■ **To-do item**: Count the lines in the listing below that hold the string "server". Reply with the number alone.

■ **Supplied records**:
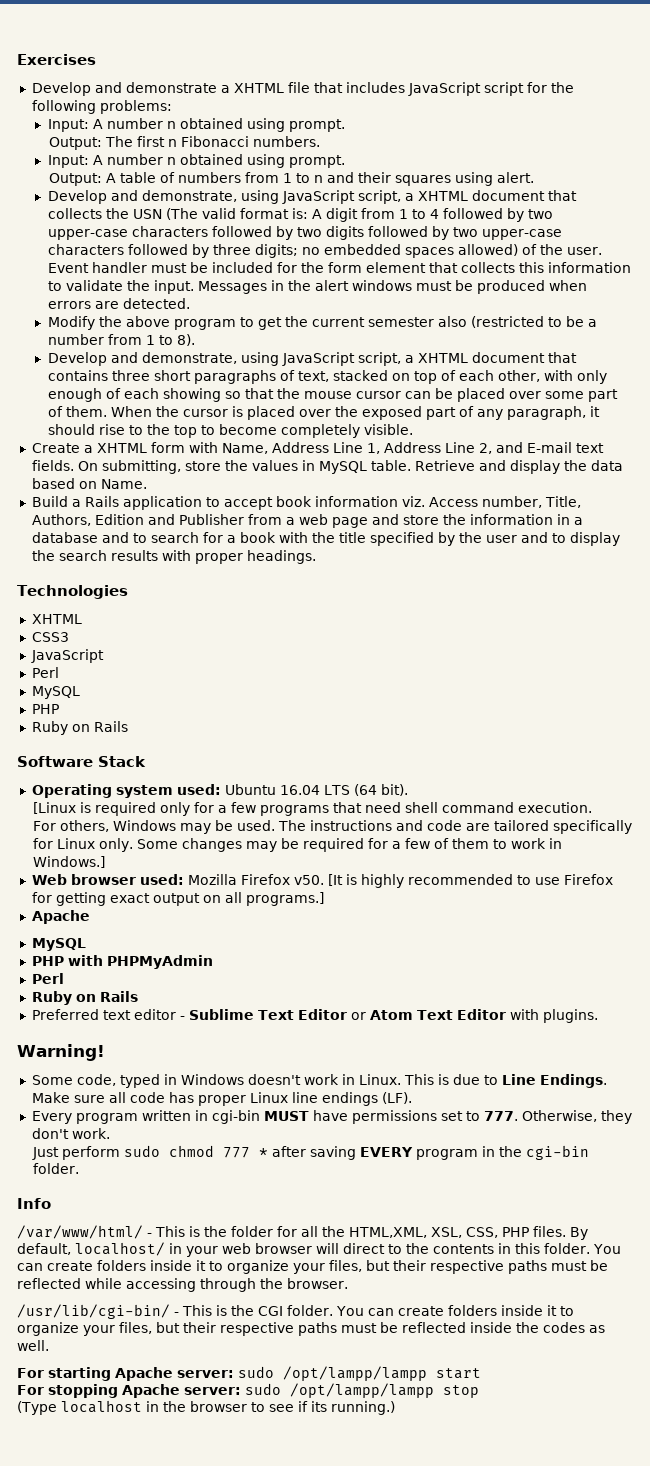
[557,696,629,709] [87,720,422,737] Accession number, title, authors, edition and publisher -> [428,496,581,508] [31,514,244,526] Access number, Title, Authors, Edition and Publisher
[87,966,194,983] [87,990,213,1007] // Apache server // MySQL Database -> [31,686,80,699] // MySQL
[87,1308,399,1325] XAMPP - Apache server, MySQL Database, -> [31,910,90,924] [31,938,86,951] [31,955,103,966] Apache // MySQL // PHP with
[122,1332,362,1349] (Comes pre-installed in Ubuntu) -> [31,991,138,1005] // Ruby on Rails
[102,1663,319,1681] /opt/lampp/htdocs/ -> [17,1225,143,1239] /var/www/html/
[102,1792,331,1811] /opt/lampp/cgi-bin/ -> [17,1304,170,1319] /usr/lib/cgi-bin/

■ **Solution below**: 2